The data below holds the lines to copy: everything from the line containing "- T9 vertebra: (235, 308, 268, 313)" to the line containing "90, 131, 198)", both ends included, set down exactly.

============================================================

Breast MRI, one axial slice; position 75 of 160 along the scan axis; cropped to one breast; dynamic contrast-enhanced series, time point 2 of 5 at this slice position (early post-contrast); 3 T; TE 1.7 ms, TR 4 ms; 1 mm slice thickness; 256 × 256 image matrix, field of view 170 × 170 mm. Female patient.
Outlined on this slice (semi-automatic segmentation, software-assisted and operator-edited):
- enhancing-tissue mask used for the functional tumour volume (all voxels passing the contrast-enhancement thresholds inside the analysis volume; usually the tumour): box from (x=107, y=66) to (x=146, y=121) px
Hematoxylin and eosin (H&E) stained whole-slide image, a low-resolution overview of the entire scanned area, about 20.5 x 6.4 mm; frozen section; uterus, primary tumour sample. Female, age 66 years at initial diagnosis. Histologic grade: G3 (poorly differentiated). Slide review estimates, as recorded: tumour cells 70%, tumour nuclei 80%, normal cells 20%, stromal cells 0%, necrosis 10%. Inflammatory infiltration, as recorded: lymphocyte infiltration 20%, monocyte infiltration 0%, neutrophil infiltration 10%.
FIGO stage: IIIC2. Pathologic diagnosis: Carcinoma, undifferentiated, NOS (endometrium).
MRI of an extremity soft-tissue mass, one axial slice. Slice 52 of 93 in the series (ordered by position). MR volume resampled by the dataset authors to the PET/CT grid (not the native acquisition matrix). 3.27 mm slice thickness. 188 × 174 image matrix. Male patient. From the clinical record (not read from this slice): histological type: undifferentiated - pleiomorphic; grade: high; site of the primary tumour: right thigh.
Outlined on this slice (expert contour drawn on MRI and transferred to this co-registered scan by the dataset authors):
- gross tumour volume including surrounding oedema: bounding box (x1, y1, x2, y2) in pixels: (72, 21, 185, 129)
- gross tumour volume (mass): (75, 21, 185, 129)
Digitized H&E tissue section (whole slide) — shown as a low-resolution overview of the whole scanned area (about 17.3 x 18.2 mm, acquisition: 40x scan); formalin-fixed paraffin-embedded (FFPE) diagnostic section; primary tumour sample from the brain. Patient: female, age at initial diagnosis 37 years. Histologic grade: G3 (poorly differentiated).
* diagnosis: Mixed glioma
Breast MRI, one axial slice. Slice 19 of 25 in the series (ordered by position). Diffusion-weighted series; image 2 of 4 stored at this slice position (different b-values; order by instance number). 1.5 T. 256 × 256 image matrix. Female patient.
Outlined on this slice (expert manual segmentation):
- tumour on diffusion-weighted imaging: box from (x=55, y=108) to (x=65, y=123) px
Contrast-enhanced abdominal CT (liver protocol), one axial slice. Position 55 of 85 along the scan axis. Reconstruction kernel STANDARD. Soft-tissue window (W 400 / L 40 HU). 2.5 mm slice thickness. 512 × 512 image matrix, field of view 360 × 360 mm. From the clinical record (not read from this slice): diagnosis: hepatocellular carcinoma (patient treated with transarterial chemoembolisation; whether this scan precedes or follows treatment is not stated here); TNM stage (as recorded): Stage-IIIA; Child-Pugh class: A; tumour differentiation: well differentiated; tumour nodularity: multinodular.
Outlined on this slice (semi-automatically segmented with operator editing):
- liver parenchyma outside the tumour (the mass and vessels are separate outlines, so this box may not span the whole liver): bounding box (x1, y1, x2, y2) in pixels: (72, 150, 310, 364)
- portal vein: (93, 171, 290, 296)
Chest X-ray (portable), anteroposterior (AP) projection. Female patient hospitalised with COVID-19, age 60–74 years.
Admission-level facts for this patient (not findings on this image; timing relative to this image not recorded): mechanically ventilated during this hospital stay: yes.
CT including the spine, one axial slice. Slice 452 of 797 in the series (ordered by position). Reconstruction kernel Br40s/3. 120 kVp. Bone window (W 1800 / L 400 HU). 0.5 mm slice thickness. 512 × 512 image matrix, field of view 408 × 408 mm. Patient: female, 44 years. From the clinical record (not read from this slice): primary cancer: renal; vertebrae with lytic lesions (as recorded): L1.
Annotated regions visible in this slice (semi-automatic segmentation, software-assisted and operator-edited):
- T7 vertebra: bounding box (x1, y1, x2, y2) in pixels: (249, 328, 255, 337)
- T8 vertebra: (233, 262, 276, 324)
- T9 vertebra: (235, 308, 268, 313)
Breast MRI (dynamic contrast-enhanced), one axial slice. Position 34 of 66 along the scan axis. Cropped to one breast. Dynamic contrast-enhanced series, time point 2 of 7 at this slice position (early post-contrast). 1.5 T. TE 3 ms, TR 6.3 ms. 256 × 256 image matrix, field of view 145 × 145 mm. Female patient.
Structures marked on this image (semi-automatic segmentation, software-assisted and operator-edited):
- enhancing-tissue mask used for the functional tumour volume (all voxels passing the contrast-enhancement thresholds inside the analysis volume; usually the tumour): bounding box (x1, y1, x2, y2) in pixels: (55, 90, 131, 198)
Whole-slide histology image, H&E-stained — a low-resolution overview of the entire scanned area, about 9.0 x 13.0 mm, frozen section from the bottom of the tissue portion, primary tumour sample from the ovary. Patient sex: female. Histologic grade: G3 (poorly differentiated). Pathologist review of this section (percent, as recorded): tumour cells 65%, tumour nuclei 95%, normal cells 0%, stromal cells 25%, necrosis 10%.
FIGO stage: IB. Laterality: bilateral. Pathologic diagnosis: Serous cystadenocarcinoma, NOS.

============================================================

> [Exercise answer]
- T9 vertebra: (235, 308, 268, 313)
Breast MRI (dynamic contrast-enhanced), one axial slice. Position 34 of 66 along the scan axis. Cropped to one breast. Dynamic contrast-enhanced series, time point 2 of 7 at this slice position (early post-contrast). 1.5 T. TE 3 ms, TR 6.3 ms. 256 × 256 image matrix, field of view 145 × 145 mm. Female patient.
Structures marked on this image (semi-automatic segmentation, software-assisted and operator-edited):
- enhancing-tissue mask used for the functional tumour volume (all voxels passing the contrast-enhancement thresholds inside the analysis volume; usually the tumour): bounding box (x1, y1, x2, y2) in pixels: (55, 90, 131, 198)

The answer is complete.